I know, it's not meant for mobile, but I'm just curious what will happen and tested it in my 4th gen iPod Touch. Too bad both Safari and Chrome in iOS6 crashed when I press the Start button.


It's smooth on my iPad 1 / ios5 / Safari. And that's saying something, it cries with trello and anything client heavy.


what about audio synchronization?


I'm not able to get the audio sync right on my ipad 3rd gen. The audio starts about 15 seconds in.


This was good. Who is the vocalist? Sounds like Michael Caine to me.


I think it's Jonathan Hutchings, a Finnish DJ. Got it from here: http://www.whiskyfun.com/Gigs/Husky-Rescue.html


On somewhat unrelated note. Thanks for using the music. I have always been huge fan of Husky Rescue (and this particular track). Did you had to get their permission?


Ah ok! Anyways, amazing piece of work!


It is a welsh DJ living in Helsinki named Jonathan Hutchings.


Kind of reminded me of this (not CSS): http://www.michalevy.com/giantsteps_download/index.html


It crashed immediately on my browser (Firefox 17 on Win7).


And I as well. Well not quite crash... If I wait 30 or 40 seconds the browser becomes responsive for a second or two.

Ah there!

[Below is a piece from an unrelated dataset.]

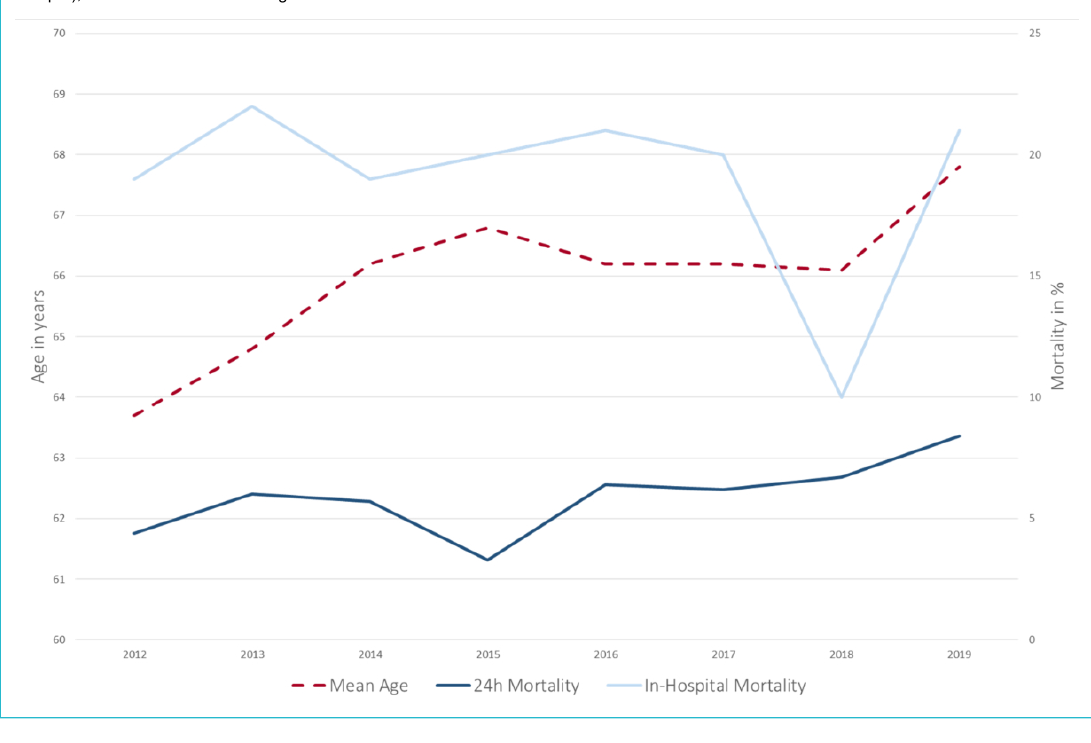
Figure 2: MET calls by hour of the day.Dark grey line: All MET calls; light grey line: MET calls on medical wards; dotted line: MET calls on sur- gical wards. Blue shades: half hour before and after nursing shift changes, red arrows indicate beginning and end of doctors’ day shifts (8 am to 5 pm), blue horizontal line: average of calls.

Finally caught it and was able to close the tab.

So basically it freezes up for an extended period of time.

Latest patched FF, Win8.


weird. it should at least load the main title... the 'action' really happens after pressing play.


Very impressive to say the least. Great job, I'd like to be one day skilled as such in animation.


Most animation designers couldn't do this well in flash or something similar!

Incredibly well-done.


are you FN kidding ? did that kind of crap 10 years ago... with flash.


@podrivo, looks cool. The audio never syncs up on mobile Safari though


podrivo: did you do everything by hand or did you use some kind of IDE?

very cool.


I wanted to study it, so it was all hand coded.


fyi, the start button has a low enough contrast with the BG that it got lost in my (admittedly poor) monitor and left me scratching my head for some time.


hmm, thanks. i'll have a look!


Parabéns Pedro, very nice indeed.

Maybe a blog post on how it was done?


there is a lot going on right now, but i intend to do that! Obrigado! (:


Crashed my Chrome (iOS 6)


Wow. Impressive.


This is a nice


Amazing job.


wicked


again , no wow effect , been done already , and 10 years ago.The only challenge is doing that with the crappy standard tech ,but nothing impressive for a flash designer.